È, questa, una delle voci raccolte nel dossier "L’Africa dietro le sbarre" pubblicato dalla rivista Nigrizia, storico mensile dei Comboniani. Un ritratto lucido e appassionato, quello presentato ieri nel teatro della casa di reclusione di Opera, alle porte di Milano, dall’autrice del dossier, Carolina Antonucci, alla presenza del direttore di Nigrizia padre Efrem Tresoldi e del redattore Gianni Ballarini, introdotti dal direttore di Opera, Giacinto Siciliano (che presto andrà a dirigere San Vittore) e dal cappellano don Antonio Loi, moderati dal consigliere regionale Fabio Pizzul, in dialogo con Valeria Verdolini, sociologa del diritto, presidente di Antigone Lombardia, e con le testimonianze offerte da alcuni detenuti. Come Samuel, fuggito dalla Nigeria, dove gli hanno ucciso il padre, la madre, i fratelli, le sorelle: arrivato in Italia, la combinazione micidiale di povertà, marginalità, assenza di legami e reti lo ha trascinato in una deriva che lo ha portato fino al carcere.

Meno diritti, meno futuro

«Per uno straniero è più facile essere fermato e arrestato.

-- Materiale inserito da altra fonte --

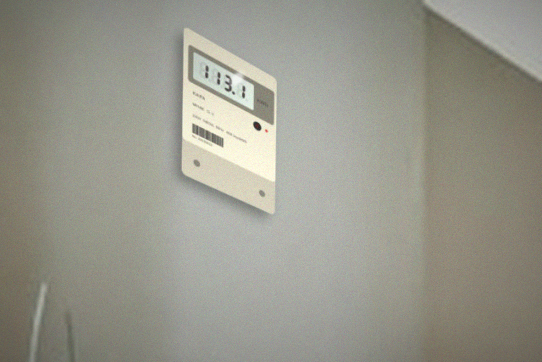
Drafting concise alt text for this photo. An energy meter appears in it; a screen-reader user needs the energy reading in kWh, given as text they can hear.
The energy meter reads 113.1 kWh
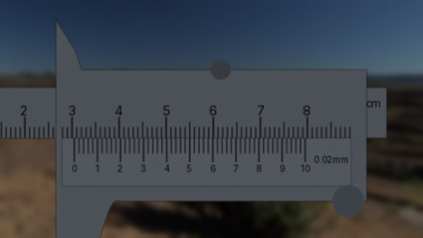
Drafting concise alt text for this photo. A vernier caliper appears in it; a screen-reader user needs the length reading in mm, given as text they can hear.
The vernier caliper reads 30.5 mm
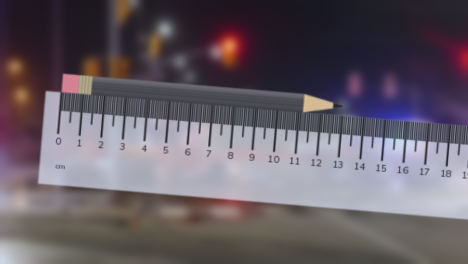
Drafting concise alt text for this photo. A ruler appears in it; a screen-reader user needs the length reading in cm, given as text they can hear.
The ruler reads 13 cm
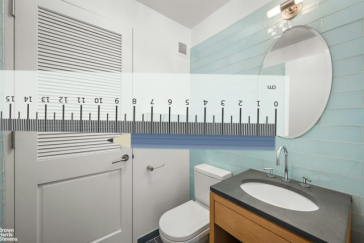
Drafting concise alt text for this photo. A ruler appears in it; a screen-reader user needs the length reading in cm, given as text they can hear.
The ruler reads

E gli sarà più difficile avere un bravo avvocato, vista la sua fragilità economica, come gli sarà più difficile accedere alle misure alternative, pensate per chi – com’è in genere per il detenuto italiano – ha famiglia, relazioni stabili, una comunità di riferimento – spiega Verdolini –. Il fatto è che il carcere non corrisponde più alla realtà della popolazione carceraria odierna». L’ordinamento penitenziario, regolato dalla legge di riforma del 1975, ha preso la sua forma attuale prima che le migrazioni internazionali sviluppassero il loro impatto, sottolinea dal canto suo Antonucci.

Ed è una «criminalità di sussistenza, surrogato della possibilità di lavoro, quella che riguarda tanti stranieri: reati commessi per vivere e mangiare», osserva l’autrice del dossier. «Non è facile costruire percorsi di reinserimento per chi non ha famiglia, non ha nessuno, e magari la prospettiva dell’espulsione dall’Italia. Eppure il carcere dev’essere utile, anzitutto per la persona reclusa», aveva detto in apertura il direttore Siciliano. Gli studi, sia nazionali sia internazionali, si ricorda nel dossier, documentano come la pena detentiva sia la più costosa e nel contempo la meno idonea a ridurre la recidiva. Ma per investire sulle misure alternative serve una precisa volontà politica, una lungimiranza auspicata ieri a più voci, perché il carcere sia, come ha detto don Loi, un «imparare a camminare insieme, a condividere speranze».

I numeri

«Nel nostro Paese sono soprattutto tossicodipendenti e migranti a finire in prigione», si legge nel dossier. Al 30 aprile 2017 su 56.436 detenuti in Italia, gli stranieri erano 19.268. Al secondo semestre 2016, sul totale dei carcerati, gli africani erano il 16,52%. Di questi, il 37,37% erano marocchini, il 21,57% tunisini, il 9,92% nigeriani, il 7,25% egiziani e il 4,96% senegalesi. Quasi tutti maschi: il 97,6%. Misure alternative: solo il 3,1% dei reclusi marocchini ne usufruisce, quando rappresentano il 6% sul totale dei detenuti.

Analoga difficoltà d’accesso per tunisini e nigeriani. Fra i problemi messi in risalto dal dossier: la povertà; la lontananza delle famiglie; i trasferimenti, più frequenti per gli stranieri che per gli italiani; la difficoltà di esercitare il diritto al culto; l’«anomalia delle sezioni etniche», formatesi negli istituti di pena e giustificate con «ragioni di sicurezza», ma tali da pregiudicare i percorsi di integrazione, rieducazione e reinserimento.